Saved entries

_ _ _

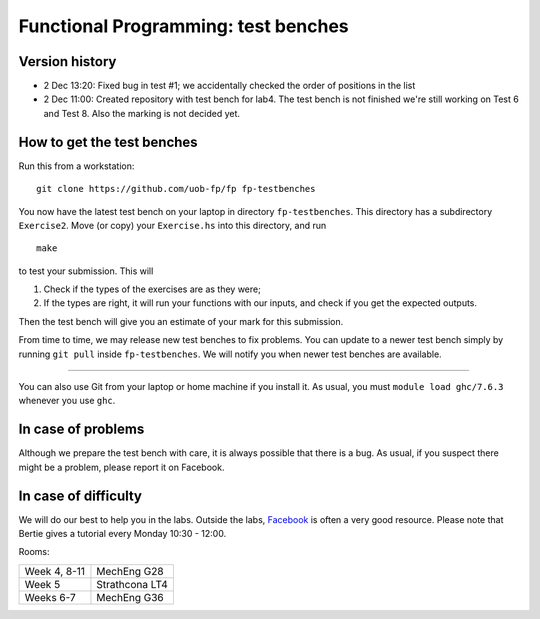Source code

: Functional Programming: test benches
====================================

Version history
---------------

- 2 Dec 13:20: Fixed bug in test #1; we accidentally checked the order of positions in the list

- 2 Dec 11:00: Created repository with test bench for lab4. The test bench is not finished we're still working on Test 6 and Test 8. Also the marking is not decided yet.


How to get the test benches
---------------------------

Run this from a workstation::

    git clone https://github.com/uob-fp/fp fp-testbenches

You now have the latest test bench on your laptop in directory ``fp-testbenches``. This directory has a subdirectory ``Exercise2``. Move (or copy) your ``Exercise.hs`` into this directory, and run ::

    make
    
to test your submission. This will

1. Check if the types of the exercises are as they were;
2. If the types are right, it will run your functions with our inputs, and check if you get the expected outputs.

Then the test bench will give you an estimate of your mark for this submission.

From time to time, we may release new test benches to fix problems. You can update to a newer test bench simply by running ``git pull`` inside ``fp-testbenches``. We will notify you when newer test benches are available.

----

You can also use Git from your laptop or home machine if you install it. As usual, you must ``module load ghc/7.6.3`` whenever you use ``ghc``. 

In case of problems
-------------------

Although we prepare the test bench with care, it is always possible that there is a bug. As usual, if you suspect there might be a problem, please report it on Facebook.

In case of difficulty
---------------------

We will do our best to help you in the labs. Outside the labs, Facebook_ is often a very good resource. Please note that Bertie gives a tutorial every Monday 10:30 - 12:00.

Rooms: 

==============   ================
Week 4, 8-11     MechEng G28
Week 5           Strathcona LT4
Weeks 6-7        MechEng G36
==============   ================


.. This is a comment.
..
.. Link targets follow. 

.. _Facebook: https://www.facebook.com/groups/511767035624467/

_ _ _

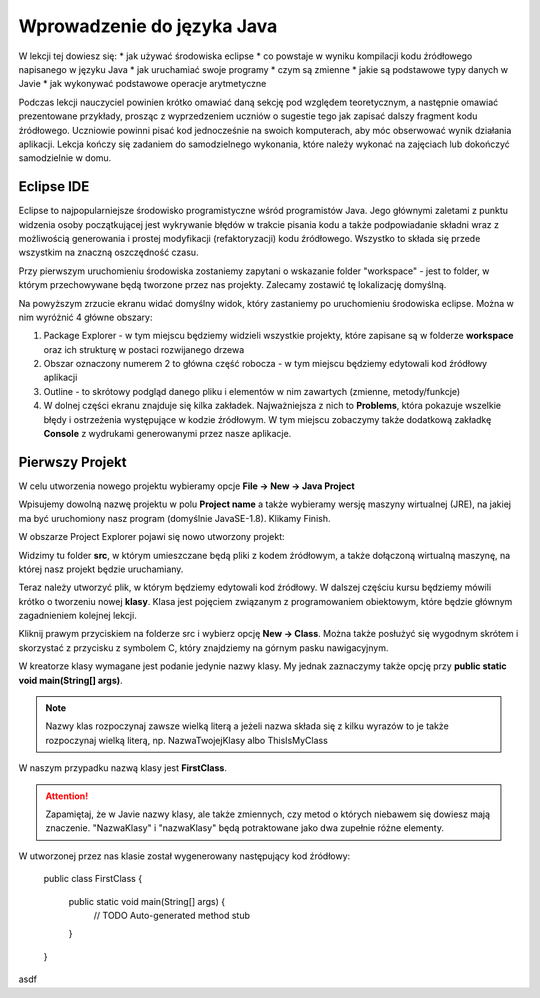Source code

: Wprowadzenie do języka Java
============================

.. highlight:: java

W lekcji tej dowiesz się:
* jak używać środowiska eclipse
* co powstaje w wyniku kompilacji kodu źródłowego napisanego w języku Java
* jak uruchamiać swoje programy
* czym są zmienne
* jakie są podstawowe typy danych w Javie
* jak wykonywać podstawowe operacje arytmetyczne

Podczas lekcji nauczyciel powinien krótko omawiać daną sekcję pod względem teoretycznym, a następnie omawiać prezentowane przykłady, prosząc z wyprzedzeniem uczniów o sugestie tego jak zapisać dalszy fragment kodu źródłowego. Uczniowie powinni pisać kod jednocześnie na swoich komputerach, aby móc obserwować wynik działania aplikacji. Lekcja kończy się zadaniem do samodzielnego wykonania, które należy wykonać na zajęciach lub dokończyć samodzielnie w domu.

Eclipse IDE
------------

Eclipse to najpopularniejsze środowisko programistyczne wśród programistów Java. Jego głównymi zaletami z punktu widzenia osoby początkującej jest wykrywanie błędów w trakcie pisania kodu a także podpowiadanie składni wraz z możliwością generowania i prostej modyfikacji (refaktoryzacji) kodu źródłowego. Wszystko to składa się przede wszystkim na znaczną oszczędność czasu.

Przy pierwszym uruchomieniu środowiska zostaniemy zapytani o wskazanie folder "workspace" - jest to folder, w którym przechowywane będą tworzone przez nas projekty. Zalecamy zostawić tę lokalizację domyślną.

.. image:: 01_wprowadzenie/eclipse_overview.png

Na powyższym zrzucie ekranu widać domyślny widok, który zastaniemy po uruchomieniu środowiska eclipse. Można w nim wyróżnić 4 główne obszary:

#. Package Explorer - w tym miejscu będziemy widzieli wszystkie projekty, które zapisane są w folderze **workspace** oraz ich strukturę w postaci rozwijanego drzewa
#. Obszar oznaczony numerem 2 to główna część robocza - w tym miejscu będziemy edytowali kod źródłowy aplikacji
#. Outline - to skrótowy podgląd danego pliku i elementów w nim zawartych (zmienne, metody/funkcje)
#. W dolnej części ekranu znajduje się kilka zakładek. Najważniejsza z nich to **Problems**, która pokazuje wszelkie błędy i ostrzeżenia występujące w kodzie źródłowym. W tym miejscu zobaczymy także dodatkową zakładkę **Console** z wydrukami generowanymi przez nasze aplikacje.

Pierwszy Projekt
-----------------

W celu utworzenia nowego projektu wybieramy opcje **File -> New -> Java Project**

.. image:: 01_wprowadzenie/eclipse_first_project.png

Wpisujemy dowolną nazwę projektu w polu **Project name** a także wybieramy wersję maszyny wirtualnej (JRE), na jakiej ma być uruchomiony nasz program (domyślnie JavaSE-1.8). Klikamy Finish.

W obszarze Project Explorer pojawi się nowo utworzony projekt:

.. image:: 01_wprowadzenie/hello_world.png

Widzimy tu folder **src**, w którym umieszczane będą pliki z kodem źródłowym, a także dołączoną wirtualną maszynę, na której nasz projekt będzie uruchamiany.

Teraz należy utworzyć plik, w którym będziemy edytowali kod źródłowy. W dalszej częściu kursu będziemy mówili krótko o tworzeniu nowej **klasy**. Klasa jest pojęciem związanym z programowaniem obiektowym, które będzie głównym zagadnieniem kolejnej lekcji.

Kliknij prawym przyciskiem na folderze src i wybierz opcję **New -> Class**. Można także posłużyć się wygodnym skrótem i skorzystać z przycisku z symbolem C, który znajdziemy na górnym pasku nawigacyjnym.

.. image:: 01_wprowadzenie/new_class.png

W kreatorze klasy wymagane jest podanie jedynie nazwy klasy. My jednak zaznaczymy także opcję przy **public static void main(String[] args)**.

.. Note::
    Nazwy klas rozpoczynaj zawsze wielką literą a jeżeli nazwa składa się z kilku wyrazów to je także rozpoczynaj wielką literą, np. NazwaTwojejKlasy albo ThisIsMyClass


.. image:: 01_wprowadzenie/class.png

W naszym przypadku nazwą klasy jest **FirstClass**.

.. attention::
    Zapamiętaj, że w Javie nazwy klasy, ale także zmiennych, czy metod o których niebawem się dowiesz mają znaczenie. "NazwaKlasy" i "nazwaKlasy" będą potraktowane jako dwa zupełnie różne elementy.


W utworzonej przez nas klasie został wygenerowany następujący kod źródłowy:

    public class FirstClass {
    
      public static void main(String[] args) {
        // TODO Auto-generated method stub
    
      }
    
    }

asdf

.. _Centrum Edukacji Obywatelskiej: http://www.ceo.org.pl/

_ _ _

Count the lines above in which the string "składa" occurs, and write the number with no other text.

2